## ASSIGNMENT
Set every entry down again exactly, excluding any pictures.

Items from a dataset
*****
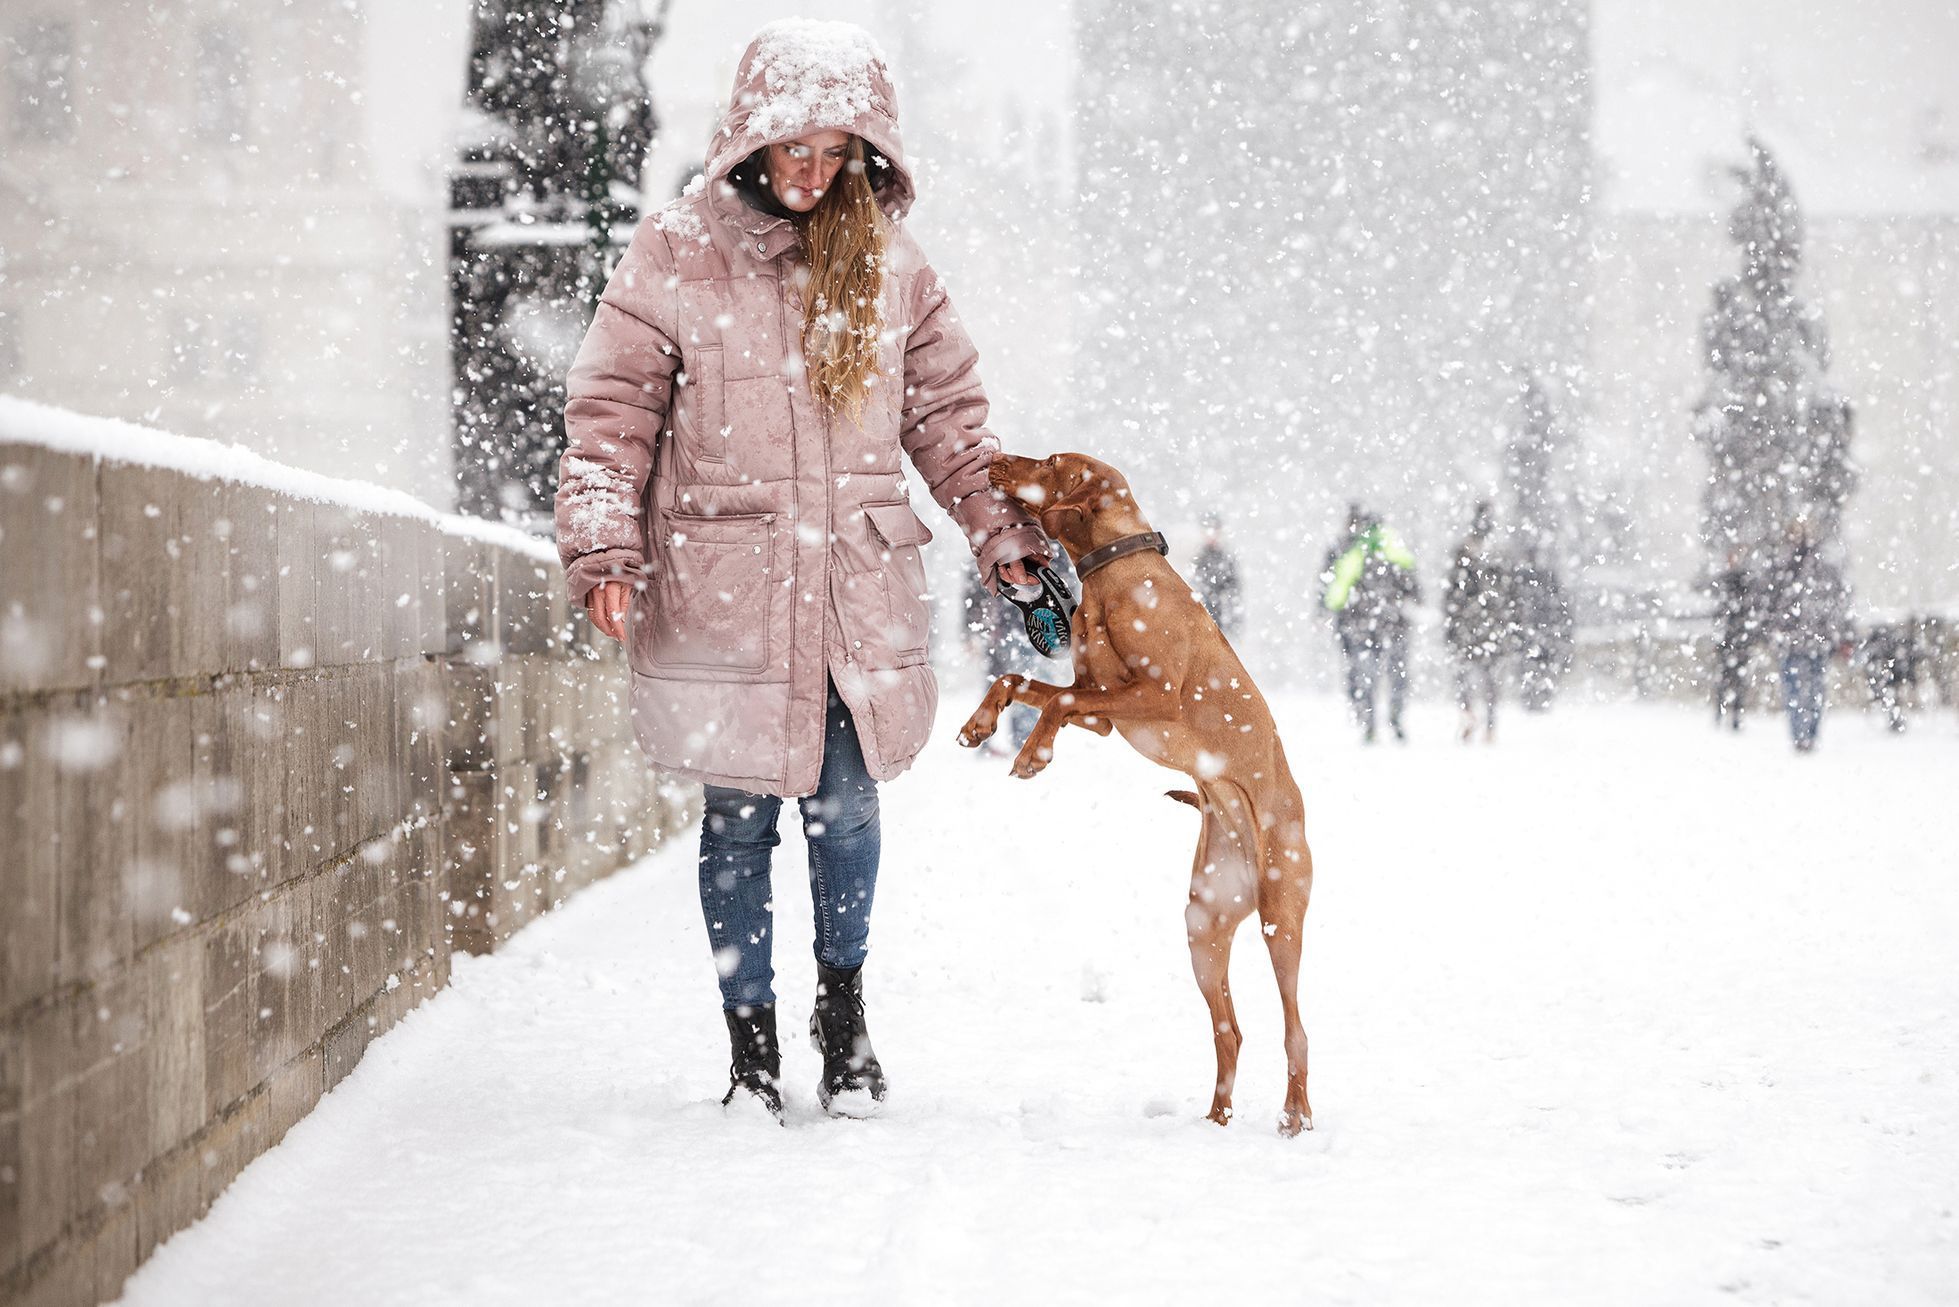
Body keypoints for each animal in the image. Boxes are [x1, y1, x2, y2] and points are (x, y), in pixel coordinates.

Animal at [963, 452, 1316, 1136]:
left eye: (1050, 461)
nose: (991, 457)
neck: (1114, 575)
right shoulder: (1101, 708)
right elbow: (1018, 678)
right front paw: (979, 724)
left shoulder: (1151, 696)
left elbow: (1058, 703)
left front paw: (1031, 755)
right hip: (1203, 926)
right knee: (1230, 1030)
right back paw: (1215, 1119)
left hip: (1280, 918)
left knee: (1297, 1028)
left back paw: (1296, 1115)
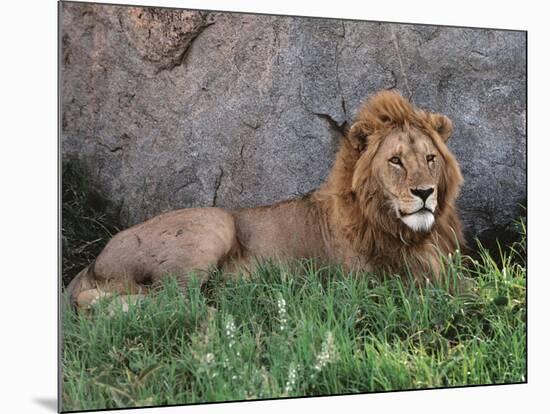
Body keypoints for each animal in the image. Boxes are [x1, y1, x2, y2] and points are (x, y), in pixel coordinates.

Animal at [67, 90, 468, 308]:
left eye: (430, 159)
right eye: (395, 161)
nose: (424, 193)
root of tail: (93, 262)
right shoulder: (376, 284)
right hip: (214, 223)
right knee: (171, 304)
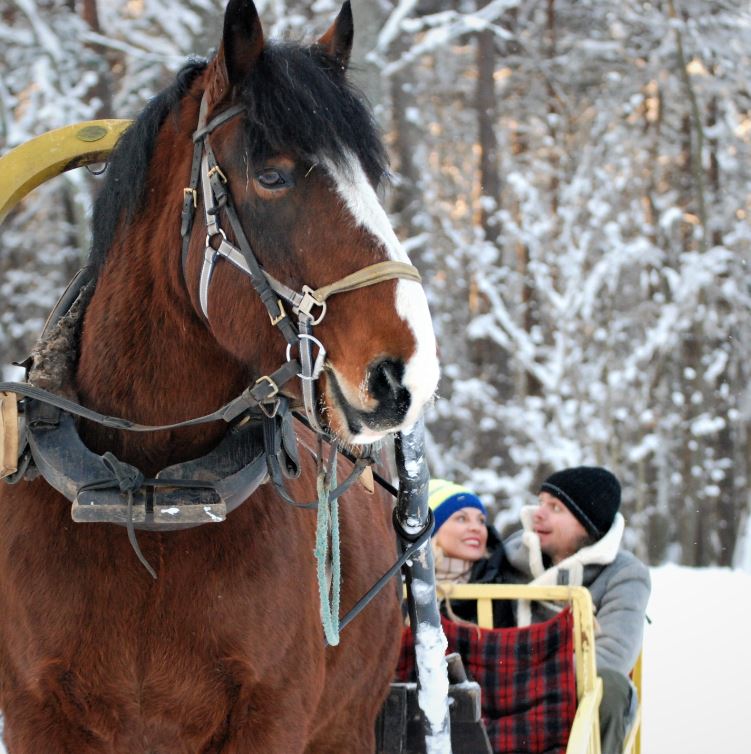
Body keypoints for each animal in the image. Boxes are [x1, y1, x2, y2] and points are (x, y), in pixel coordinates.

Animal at [0, 2, 440, 748]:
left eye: (369, 179)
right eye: (271, 174)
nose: (406, 371)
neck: (151, 496)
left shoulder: (274, 714)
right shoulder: (35, 712)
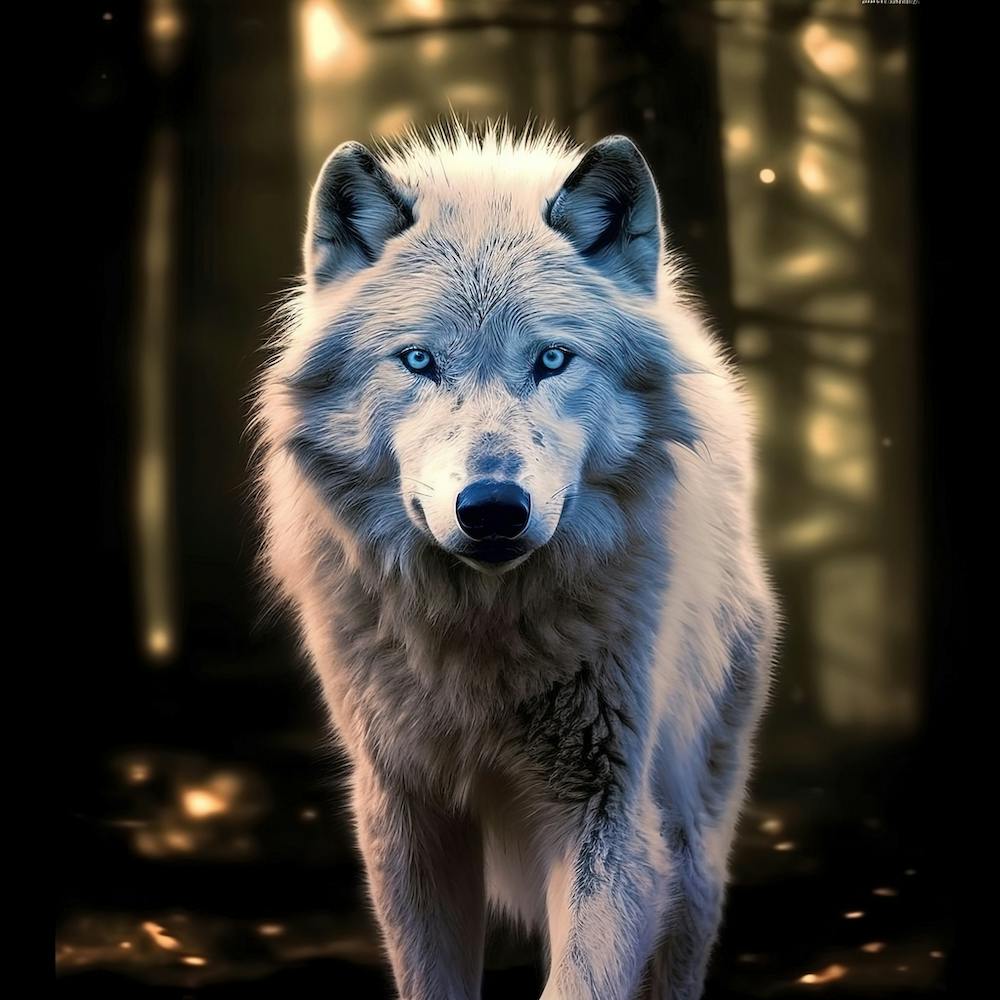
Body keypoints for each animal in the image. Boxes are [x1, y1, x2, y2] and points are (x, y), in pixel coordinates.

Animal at [253, 124, 778, 1000]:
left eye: (553, 360)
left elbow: (583, 979)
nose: (494, 507)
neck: (483, 641)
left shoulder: (607, 811)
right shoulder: (406, 813)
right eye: (419, 361)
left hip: (692, 833)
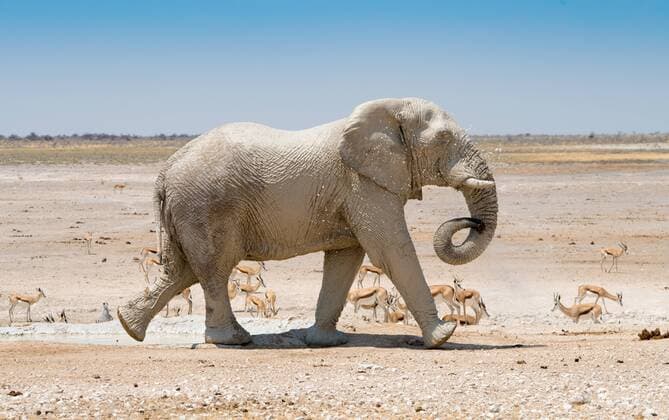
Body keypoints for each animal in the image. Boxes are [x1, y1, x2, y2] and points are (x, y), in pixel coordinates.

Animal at [117, 97, 498, 348]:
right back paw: (234, 339)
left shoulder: (357, 190)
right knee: (214, 269)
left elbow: (346, 258)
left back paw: (129, 325)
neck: (388, 110)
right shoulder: (364, 183)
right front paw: (443, 336)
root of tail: (165, 170)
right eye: (444, 139)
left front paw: (326, 341)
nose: (473, 223)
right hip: (206, 206)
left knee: (181, 271)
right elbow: (390, 249)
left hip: (187, 211)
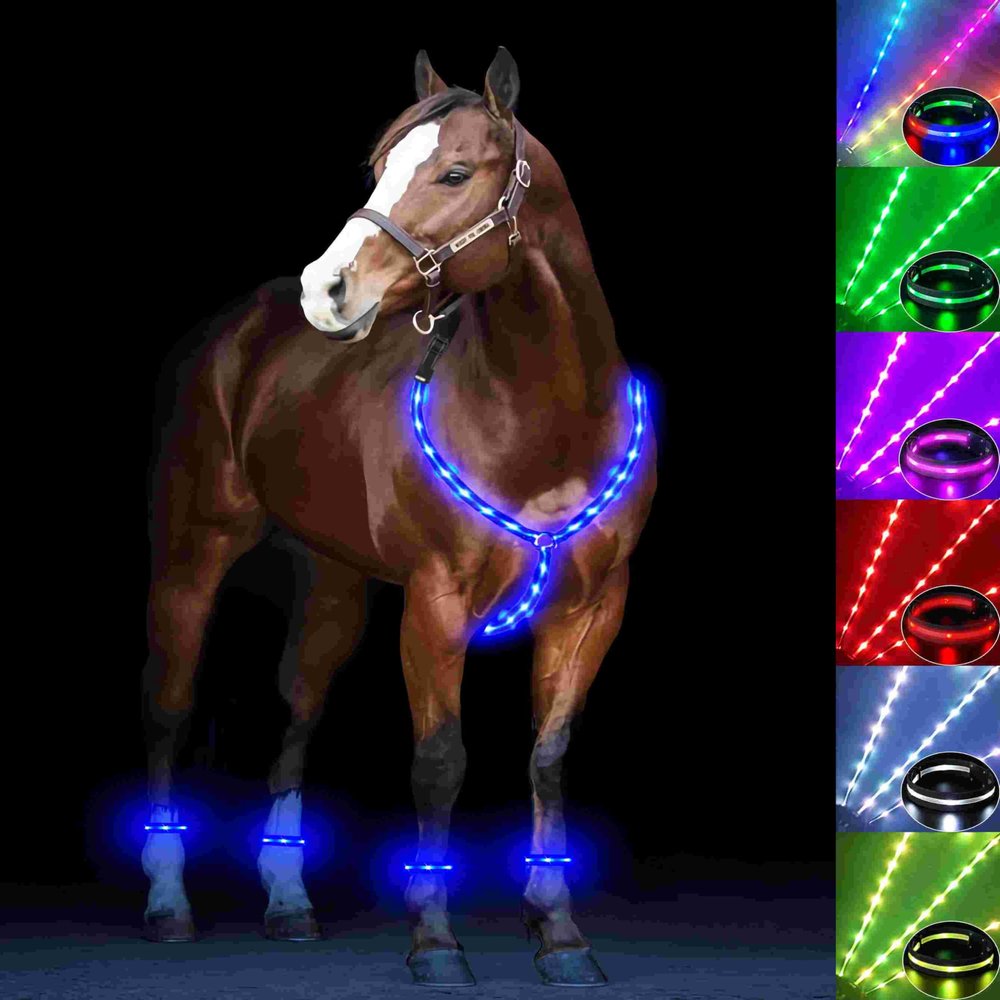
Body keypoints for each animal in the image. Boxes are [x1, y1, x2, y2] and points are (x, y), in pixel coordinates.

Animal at [141, 45, 656, 988]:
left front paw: (561, 938)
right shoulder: (435, 604)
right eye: (379, 167)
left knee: (297, 713)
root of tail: (236, 333)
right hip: (194, 554)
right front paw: (436, 943)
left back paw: (290, 906)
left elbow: (548, 760)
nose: (326, 290)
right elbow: (440, 762)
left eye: (455, 171)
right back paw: (168, 906)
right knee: (169, 707)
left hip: (333, 583)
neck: (545, 426)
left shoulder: (592, 606)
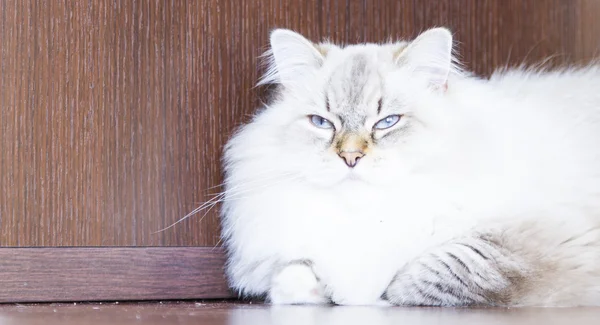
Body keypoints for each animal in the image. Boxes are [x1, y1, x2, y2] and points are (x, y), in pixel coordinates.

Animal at [220, 26, 600, 306]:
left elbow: (421, 278)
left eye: (387, 122)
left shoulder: (526, 241)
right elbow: (290, 281)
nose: (351, 157)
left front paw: (373, 296)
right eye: (322, 123)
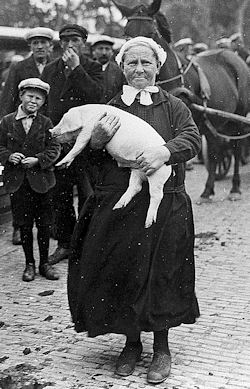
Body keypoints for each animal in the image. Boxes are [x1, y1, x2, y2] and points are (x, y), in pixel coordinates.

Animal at [112, 0, 250, 202]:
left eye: (152, 33)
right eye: (126, 33)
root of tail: (236, 57)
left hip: (237, 117)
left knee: (237, 146)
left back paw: (235, 188)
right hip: (210, 122)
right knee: (215, 149)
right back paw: (208, 190)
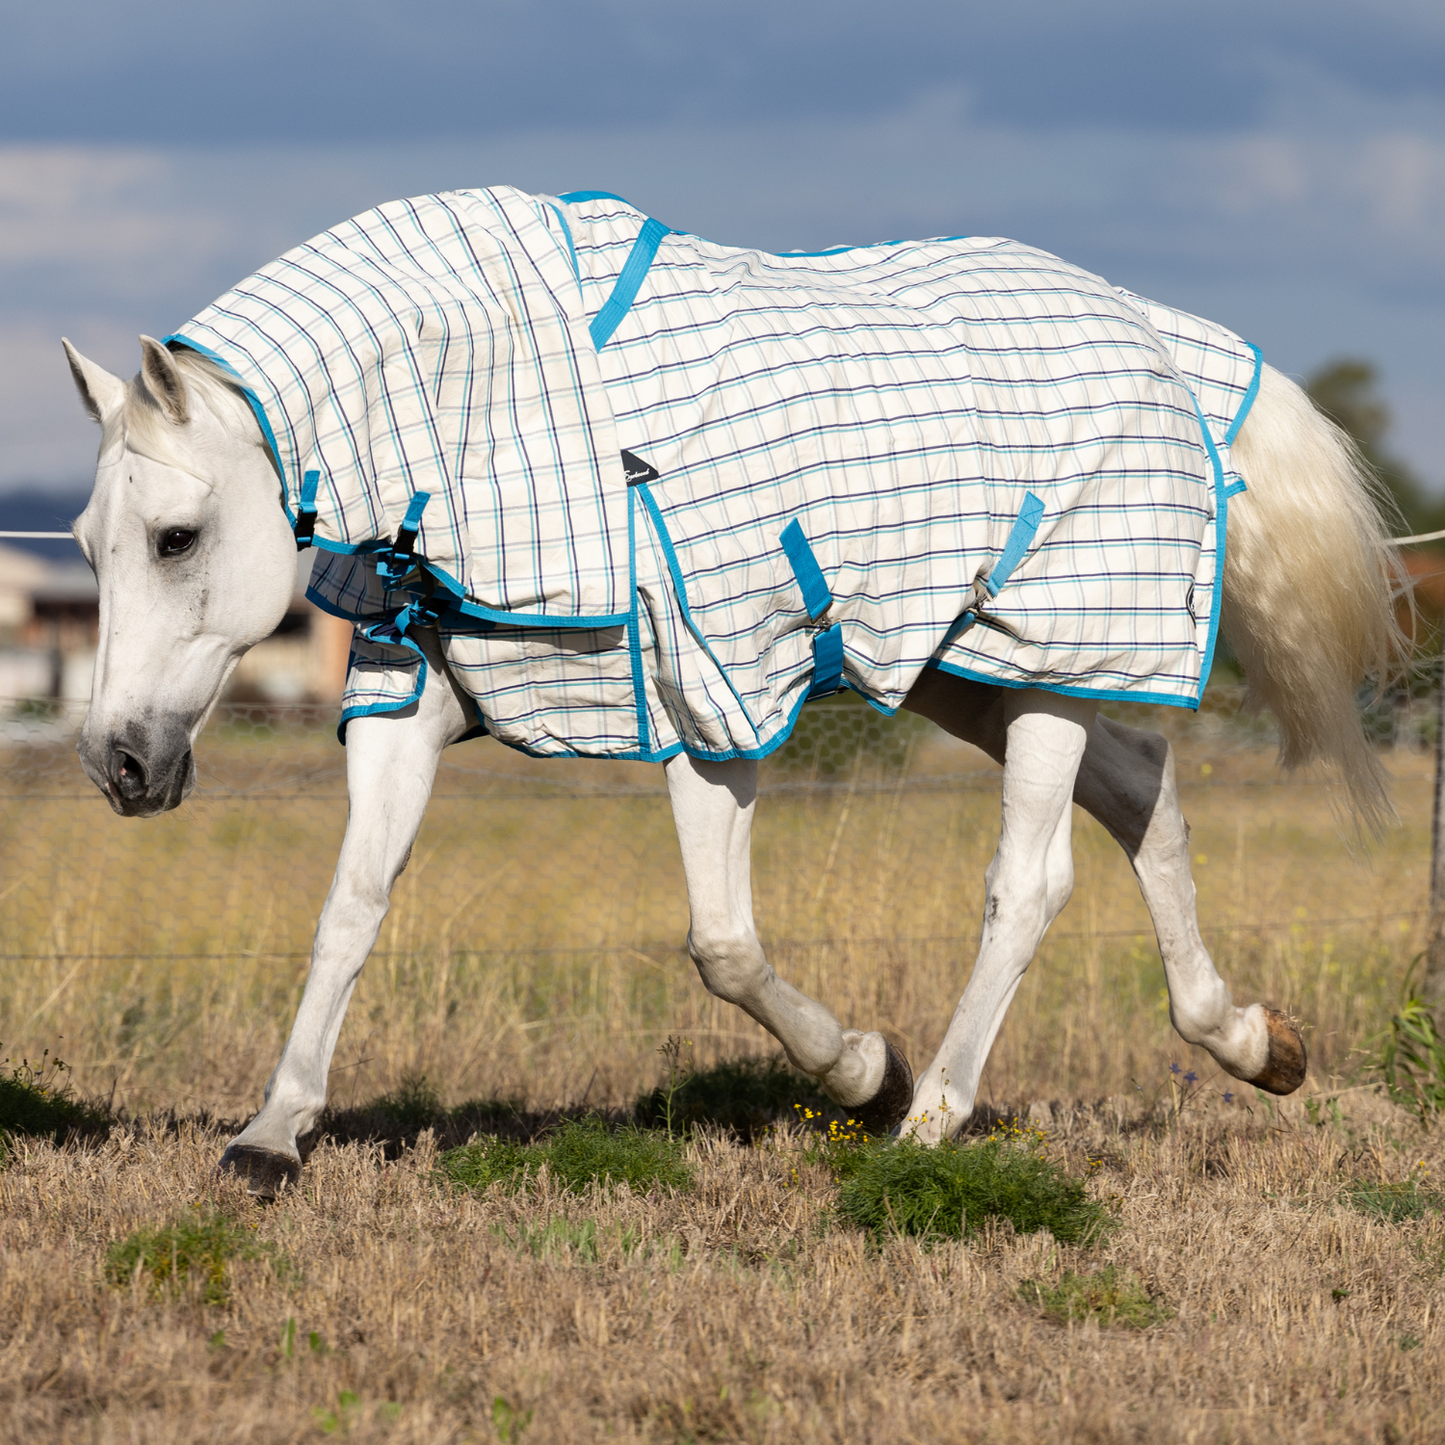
*****
## FINISHED TASK
Body keypoints for each animal in the image. Boxes are [x1, y1, x2, y2] and points are (x, y), in pixel coordinates.

Animal at [963, 452, 1316, 1136]:
left eye: (1050, 461)
nose: (991, 457)
neck: (1114, 575)
right shoulder: (1101, 708)
right elbow: (1018, 678)
right front paw: (979, 724)
left shoulder: (1151, 696)
left elbow: (1058, 703)
left front paw: (1031, 755)
right hip: (1203, 926)
right knee: (1230, 1030)
right back paw: (1215, 1119)
left hip: (1280, 918)
left knee: (1297, 1028)
left back paw: (1296, 1115)
Body keypoints for each animal in the image. Boxes are [x1, y1, x2, y2] and points are (x, y), in pixel coordinates.

Animal at [67, 90, 468, 308]:
left eye: (430, 159)
right eye: (395, 161)
nose: (424, 193)
root of tail: (93, 262)
right shoulder: (376, 284)
right hip: (214, 223)
right knee: (171, 304)
Body keypoints for each animal in the image. Boxes are [x1, y1, x2, y2] and points are (x, y), in pixel coordinates.

Animal at [0, 2, 440, 748]:
left eye: (369, 179)
right eye: (271, 174)
nose: (406, 371)
neck: (151, 496)
left shoulder: (274, 714)
right shoulder: (35, 712)
Body keypoints for each animal in the image. Boxes are [x1, y1, x2, y2] and points are (x, y), in pixel coordinates.

Animal at [253, 124, 778, 1000]:
left eye: (553, 360)
left elbow: (583, 979)
nose: (494, 507)
neck: (483, 641)
left shoulder: (607, 811)
right shoulder: (406, 813)
right eye: (419, 361)
left hip: (692, 833)
Body keypoints for each animal in the image. Boxes are [x1, y1, x2, y2] and points are (x, y), in pixel coordinates.

Animal at [117, 97, 498, 348]:
right back paw: (234, 339)
left shoulder: (357, 190)
right knee: (214, 269)
left elbow: (346, 258)
left back paw: (129, 325)
neck: (388, 110)
right shoulder: (364, 183)
right front paw: (443, 336)
root of tail: (165, 170)
right eye: (444, 139)
left front paw: (326, 341)
nose: (473, 223)
right hip: (206, 206)
left knee: (181, 271)
right elbow: (390, 249)
left hip: (187, 211)
Body keypoints for each animal in the image. Boxes are [x1, y1, x2, y2] and points are (x, y), in pixel coordinates.

Animal at [141, 45, 656, 988]:
left front paw: (561, 938)
right shoulder: (435, 604)
right eye: (379, 167)
left knee: (297, 713)
root of tail: (236, 333)
right hip: (194, 554)
right front paw: (436, 943)
left back paw: (290, 906)
left elbow: (548, 760)
nose: (326, 290)
right elbow: (440, 762)
left eye: (455, 171)
right back paw: (168, 906)
right knee: (169, 707)
left hip: (333, 583)
neck: (545, 426)
left shoulder: (592, 606)
Body keypoints for each animal in the image. Boxes are [x1, y1, x2, y2] and points are (x, y), in pixel coordinates.

Animal at [220, 26, 600, 306]:
left elbow: (421, 278)
left eye: (387, 122)
left shoulder: (526, 241)
right elbow: (290, 281)
nose: (351, 157)
left front paw: (373, 296)
right eye: (322, 123)
Body keypoints for each animal in the image. Boxes are [x1, y1, x2, y2] and points are (x, y), in pixel coordinates.

Animal at [112, 0, 250, 202]:
left eye: (152, 33)
right eye: (126, 33)
root of tail: (236, 57)
left hip: (237, 117)
left knee: (237, 146)
left back paw: (235, 188)
right hip: (210, 122)
right knee: (215, 149)
right back paw: (208, 190)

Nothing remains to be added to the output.